Alternative Streikmethode: Pflegekräfte springen nicht mehr ein
Auf einer Hamburger Intensivstation weigern sich Pflegekräfte aufgrund hoher Arbeitsbelastung für ausfallende Koleg:innen einzuspringen. Aufgrund des zu niedrigen Personalschlüssels werden dort Intensivbetten gestrichen. Die Pflegegewerkschaft BochuerBund bezieht Stellung zu dieser Form des Streiks.

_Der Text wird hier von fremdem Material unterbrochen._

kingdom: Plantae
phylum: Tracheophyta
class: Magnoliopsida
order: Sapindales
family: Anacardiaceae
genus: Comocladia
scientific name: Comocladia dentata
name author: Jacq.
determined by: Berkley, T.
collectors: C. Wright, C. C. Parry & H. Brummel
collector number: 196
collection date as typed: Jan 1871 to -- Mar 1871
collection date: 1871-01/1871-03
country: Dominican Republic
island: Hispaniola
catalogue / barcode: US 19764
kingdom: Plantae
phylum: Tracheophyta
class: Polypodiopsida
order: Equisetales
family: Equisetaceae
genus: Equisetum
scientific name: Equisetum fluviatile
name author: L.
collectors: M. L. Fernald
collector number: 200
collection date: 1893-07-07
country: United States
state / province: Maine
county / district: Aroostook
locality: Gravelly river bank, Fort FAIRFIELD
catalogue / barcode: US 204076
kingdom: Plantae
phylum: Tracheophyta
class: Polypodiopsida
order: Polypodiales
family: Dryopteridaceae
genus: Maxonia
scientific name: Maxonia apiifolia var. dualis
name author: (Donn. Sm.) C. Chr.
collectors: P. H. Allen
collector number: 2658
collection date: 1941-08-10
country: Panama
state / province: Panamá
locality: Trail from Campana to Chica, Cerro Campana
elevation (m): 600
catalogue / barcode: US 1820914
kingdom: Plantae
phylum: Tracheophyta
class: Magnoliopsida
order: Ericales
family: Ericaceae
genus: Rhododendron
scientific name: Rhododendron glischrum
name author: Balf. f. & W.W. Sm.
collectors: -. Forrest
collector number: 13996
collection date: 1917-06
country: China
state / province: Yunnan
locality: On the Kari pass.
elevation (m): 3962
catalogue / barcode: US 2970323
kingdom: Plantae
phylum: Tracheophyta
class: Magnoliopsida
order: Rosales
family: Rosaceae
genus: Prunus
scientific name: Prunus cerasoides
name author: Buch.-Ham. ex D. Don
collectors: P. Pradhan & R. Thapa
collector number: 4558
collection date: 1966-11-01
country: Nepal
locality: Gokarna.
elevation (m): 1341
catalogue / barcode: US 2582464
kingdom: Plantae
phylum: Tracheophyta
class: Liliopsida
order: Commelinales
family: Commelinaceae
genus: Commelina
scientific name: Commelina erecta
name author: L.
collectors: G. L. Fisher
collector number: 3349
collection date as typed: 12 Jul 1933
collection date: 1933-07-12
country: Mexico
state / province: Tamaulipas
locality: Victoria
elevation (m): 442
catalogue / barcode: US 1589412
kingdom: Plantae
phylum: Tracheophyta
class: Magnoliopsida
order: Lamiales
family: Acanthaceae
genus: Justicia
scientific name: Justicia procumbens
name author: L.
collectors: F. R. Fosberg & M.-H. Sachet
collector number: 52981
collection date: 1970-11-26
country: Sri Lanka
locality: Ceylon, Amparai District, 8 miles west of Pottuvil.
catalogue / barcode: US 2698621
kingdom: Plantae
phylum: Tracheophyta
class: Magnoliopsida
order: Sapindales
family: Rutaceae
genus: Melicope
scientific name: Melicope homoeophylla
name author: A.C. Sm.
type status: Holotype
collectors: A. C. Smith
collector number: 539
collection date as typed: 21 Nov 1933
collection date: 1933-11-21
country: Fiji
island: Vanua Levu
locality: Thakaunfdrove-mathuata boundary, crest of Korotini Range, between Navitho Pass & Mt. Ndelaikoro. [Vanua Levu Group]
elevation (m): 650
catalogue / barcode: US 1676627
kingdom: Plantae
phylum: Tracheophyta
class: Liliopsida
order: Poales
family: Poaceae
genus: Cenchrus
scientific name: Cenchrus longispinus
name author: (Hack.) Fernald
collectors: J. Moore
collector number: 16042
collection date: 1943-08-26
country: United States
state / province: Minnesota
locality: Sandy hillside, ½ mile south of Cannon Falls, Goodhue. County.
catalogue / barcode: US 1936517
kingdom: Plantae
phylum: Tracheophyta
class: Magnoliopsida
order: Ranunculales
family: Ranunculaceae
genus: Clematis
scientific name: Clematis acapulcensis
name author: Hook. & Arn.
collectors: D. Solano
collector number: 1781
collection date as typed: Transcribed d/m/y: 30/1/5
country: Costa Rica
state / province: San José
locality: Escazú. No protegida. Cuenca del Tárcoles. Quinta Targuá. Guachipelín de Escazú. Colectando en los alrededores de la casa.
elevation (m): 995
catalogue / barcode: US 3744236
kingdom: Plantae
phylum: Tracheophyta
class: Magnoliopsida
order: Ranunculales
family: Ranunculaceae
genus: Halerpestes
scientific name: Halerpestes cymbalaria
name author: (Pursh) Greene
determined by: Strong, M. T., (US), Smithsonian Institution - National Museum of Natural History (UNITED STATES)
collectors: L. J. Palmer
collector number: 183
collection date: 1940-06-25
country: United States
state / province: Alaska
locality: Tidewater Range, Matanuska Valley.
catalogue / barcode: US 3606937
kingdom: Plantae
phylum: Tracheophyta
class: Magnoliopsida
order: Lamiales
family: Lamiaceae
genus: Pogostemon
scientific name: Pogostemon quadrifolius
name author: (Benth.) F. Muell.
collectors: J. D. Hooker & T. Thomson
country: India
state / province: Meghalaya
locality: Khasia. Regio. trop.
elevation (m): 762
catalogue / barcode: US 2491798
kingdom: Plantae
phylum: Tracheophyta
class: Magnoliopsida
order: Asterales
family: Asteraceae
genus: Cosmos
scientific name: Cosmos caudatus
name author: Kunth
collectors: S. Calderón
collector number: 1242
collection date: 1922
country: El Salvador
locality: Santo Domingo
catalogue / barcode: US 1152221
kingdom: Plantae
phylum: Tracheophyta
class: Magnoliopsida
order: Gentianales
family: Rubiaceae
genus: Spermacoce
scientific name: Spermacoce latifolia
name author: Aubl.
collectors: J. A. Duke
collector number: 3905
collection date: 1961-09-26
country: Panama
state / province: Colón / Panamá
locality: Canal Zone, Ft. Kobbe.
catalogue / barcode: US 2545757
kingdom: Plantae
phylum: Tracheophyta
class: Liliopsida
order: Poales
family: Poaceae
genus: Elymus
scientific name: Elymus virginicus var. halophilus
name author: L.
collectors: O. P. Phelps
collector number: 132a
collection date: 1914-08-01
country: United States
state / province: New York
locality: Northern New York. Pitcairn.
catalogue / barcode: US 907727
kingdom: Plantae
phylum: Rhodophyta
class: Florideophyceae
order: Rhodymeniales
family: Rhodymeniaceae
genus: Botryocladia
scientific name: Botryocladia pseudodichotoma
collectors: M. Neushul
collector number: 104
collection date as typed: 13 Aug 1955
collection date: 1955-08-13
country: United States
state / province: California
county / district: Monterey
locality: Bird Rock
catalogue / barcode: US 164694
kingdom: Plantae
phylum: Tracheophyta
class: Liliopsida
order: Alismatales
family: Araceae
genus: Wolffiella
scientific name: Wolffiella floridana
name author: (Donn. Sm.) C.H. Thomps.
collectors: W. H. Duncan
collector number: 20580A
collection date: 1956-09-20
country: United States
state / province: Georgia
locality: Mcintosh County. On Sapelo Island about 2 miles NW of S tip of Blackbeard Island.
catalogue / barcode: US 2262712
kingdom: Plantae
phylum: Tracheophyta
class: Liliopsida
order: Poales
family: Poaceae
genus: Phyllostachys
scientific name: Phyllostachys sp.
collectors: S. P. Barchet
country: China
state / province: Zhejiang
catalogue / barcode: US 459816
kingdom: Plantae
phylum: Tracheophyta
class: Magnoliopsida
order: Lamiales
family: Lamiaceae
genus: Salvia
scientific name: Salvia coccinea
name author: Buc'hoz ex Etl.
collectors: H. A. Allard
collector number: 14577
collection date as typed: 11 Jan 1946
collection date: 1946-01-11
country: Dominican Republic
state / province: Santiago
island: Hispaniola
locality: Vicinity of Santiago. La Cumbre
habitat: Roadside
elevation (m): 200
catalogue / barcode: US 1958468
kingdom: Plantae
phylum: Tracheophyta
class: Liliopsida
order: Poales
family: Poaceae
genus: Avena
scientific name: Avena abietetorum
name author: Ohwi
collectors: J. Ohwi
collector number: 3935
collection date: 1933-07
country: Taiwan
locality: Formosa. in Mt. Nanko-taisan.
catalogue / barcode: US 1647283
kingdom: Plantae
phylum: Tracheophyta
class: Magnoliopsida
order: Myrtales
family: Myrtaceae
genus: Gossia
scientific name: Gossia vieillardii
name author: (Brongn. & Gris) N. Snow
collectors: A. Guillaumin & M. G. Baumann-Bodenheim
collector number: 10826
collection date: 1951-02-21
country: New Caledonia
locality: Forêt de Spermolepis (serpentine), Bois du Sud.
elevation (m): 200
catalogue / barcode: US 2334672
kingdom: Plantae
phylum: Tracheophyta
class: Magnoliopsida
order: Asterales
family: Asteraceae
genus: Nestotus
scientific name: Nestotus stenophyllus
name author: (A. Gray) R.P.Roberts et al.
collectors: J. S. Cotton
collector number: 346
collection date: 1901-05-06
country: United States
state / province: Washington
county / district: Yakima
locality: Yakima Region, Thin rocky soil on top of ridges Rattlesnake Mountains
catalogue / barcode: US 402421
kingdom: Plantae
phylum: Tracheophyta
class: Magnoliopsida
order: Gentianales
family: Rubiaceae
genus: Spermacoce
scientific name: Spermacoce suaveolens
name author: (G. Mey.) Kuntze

Wie Focus Online berichtete, versuchen sich Pflegekräfte der Intensivstation im UKE Hamburg an einer neuen Methode des Arbeitskampfes. Weil kürzlich immer mehr Kolleg:innen ausfallen, ohne dass das Team Unterstützung erhält, lehnen es die Pflegekräfte nun ab, einzuspringen.
Seit dem 17. Dezember habe sich das Pflegeteam entschieden nur noch „Dienst nach Vorschrift" abzuleisten. Das übliche Einspringen für kranke Kolleg:innen fällt nicht darunter. Die gängige Praxis, dass Pflegekräfte in ihrem Dienstfrei angerufen werden, sobald ein:e Kolleg:in ausfällt, belastet die Pflegeteams immer mehr. Die Pflegekräfte können sich von ihrer Arbeit nicht mehr ausreichend regenerieren. Die ohnehin anstrengende Arbeit hat sich durch Schutzmaßnahmen und aufwändigere Pflege während der Pandemie noch verschärft. Durch vermehrte Ausfälle wegen Krankheit oder Impfreaktionen müssen die (noch) gesunden besonders häufig einspringen. Damit ist im UKE in Hamburg nun Schluss. Das Team will so den Druck erhöhen ausreichend Personal einzustellen und die Arbeitsbedingungen zu verbessern.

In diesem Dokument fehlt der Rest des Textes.